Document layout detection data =

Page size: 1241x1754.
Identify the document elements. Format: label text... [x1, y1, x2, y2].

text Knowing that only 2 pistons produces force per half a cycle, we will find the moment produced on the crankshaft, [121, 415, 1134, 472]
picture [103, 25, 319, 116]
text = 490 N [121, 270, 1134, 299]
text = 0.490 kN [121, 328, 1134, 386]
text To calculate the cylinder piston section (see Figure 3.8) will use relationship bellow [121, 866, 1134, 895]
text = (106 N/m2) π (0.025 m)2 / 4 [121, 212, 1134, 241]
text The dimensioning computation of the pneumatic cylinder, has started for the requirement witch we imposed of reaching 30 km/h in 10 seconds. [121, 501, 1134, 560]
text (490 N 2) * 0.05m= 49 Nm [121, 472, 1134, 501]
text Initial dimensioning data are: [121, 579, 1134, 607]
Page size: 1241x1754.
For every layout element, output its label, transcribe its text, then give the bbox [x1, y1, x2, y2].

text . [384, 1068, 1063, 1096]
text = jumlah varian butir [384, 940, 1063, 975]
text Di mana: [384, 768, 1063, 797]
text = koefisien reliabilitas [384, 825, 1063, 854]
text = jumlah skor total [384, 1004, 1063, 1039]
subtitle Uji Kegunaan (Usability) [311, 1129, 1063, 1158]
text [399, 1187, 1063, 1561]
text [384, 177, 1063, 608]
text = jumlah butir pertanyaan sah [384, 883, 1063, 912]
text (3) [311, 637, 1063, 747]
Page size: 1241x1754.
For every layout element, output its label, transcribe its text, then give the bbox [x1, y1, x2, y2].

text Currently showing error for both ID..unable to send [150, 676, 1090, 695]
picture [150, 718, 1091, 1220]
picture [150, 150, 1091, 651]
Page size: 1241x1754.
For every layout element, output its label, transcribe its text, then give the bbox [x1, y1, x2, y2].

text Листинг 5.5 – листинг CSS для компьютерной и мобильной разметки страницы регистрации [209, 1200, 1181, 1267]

Job item = Return all of the data above, keeping every line exactly as it appears.

Written answer =
Page size: 1241x1754.
Identify the document elements. Format: label text... [x1, y1, x2, y2].

text Knowing that only 2 pistons produces force per half a cycle, we will find the moment produced on the crankshaft, [121, 415, 1134, 472]
picture [103, 25, 319, 116]
text = 490 N [121, 270, 1134, 299]
text = 0.490 kN [121, 328, 1134, 386]
text To calculate the cylinder piston section (see Figure 3.8) will use relationship bellow [121, 866, 1134, 895]
text = (106 N/m2) π (0.025 m)2 / 4 [121, 212, 1134, 241]
text The dimensioning computation of the pneumatic cylinder, has started for the requirement witch we imposed of reaching 30 km/h in 10 seconds. [121, 501, 1134, 560]
text (490 N 2) * 0.05m= 49 Nm [121, 472, 1134, 501]
text Initial dimensioning data are: [121, 579, 1134, 607]
Page size: 1241x1754.
For every layout element, output its label, transcribe its text, then give the bbox [x1, y1, x2, y2].

text . [384, 1068, 1063, 1096]
text = jumlah varian butir [384, 940, 1063, 975]
text Di mana: [384, 768, 1063, 797]
text = koefisien reliabilitas [384, 825, 1063, 854]
text = jumlah skor total [384, 1004, 1063, 1039]
subtitle Uji Kegunaan (Usability) [311, 1129, 1063, 1158]
text [399, 1187, 1063, 1561]
text [384, 177, 1063, 608]
text = jumlah butir pertanyaan sah [384, 883, 1063, 912]
text (3) [311, 637, 1063, 747]
Page size: 1241x1754.
For every layout element, output its label, transcribe its text, then give the bbox [x1, y1, x2, y2].

text Currently showing error for both ID..unable to send [150, 676, 1090, 695]
picture [150, 718, 1091, 1220]
picture [150, 150, 1091, 651]
Page size: 1241x1754.
For every layout element, output its label, transcribe its text, then give the bbox [x1, y1, x2, y2].

text Листинг 5.5 – листинг CSS для компьютерной и мобильной разметки страницы регистрации [209, 1200, 1181, 1267]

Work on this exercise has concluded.